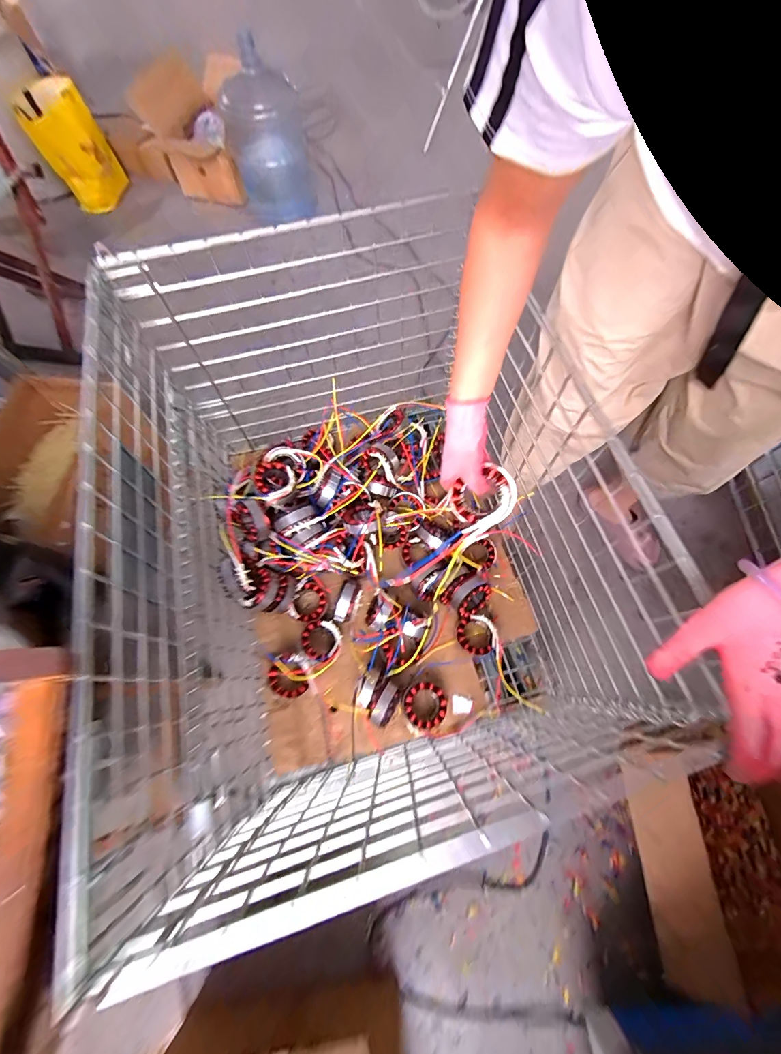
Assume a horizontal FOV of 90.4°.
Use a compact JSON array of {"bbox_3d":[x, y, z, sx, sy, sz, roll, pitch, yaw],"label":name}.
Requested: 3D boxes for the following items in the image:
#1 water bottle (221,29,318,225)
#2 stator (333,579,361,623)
[{"bbox_3d":[-0.430,-1.369,1.362,0.259,0.422,0.258,-9,69,-3],"label":"water bottle"},{"bbox_3d":[-0.089,0.154,0.815,0.037,0.072,0.094,11,70,5],"label":"stator"}]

[Exercise objective]
Each word of the data should be repeated exactly, and the pictures left out.

[Result below]
Assume a horizontal FOV of 90.4°.
Use a compact JSON array of {"bbox_3d":[x, y, z, sx, sy, sz, roll, pitch, yaw],"label":name}.
Requested: 3D boxes for the following items in the image:
#1 water bottle (221,29,318,225)
#2 stator (333,579,361,623)
[{"bbox_3d":[-0.430,-1.369,1.362,0.259,0.422,0.258,-9,69,-3],"label":"water bottle"},{"bbox_3d":[-0.089,0.154,0.815,0.037,0.072,0.094,11,70,5],"label":"stator"}]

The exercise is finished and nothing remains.